Operators Need to Brace Themselves for the True Cost of the Supply Chain
Operators need to brace themselves for the true extent of inflationary pressures in the supply chain, and accept that suppliers can’t absorb the ongoing hikes in costs forever. Some of the increases will have to be passed down the line – soon.
The commercial vehicle supply chain continues to experience unprecedented disruption from the lack of components, dramatic rises in steel prices, labour shortages, hikes in energy costs and changing legislation.
Equally, additional costs have come as a result of COVID-19 – supply chain bottlenecks, line stoppages, supplementary cleaning and the provision of PPE, for example.
When applied to our industry, though, the ‘real’ number will be well north of 4.2%, fuelled by significant demand and corresponding increases in the global commodity pricing of steel, rubber, timber, resin, etc.
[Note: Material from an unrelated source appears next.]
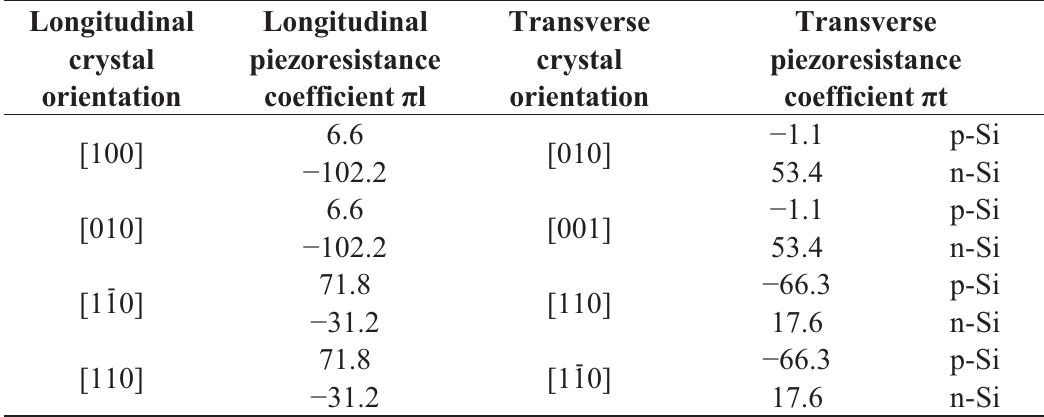
Table 1. The piezoresistance coefficient of p-Si and n-Si.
As these increases are applied across our sector, we’re likely to see the cost of vehicles, bodywork and ancillaries escalating by as much 10% and maybe 15% in the short to mid-term.
Currently, transport is the biggest contributor to inflation. Operators know only too well that fuel and driver costs have shot up; they see the impact they have on their businesses every day. The cost of fuel in September was at a record high, the highest it’s been since 2013.
However, whilst operators are busy passing on their visible increased costs of, say 10%, anyone who hasn’t bought a new truck or had a major service for a while, will soon discover there are deeper, hidden cost increases. These will manifest themselves when they come to either replacing a fleet or keeping an existing fleet on the road.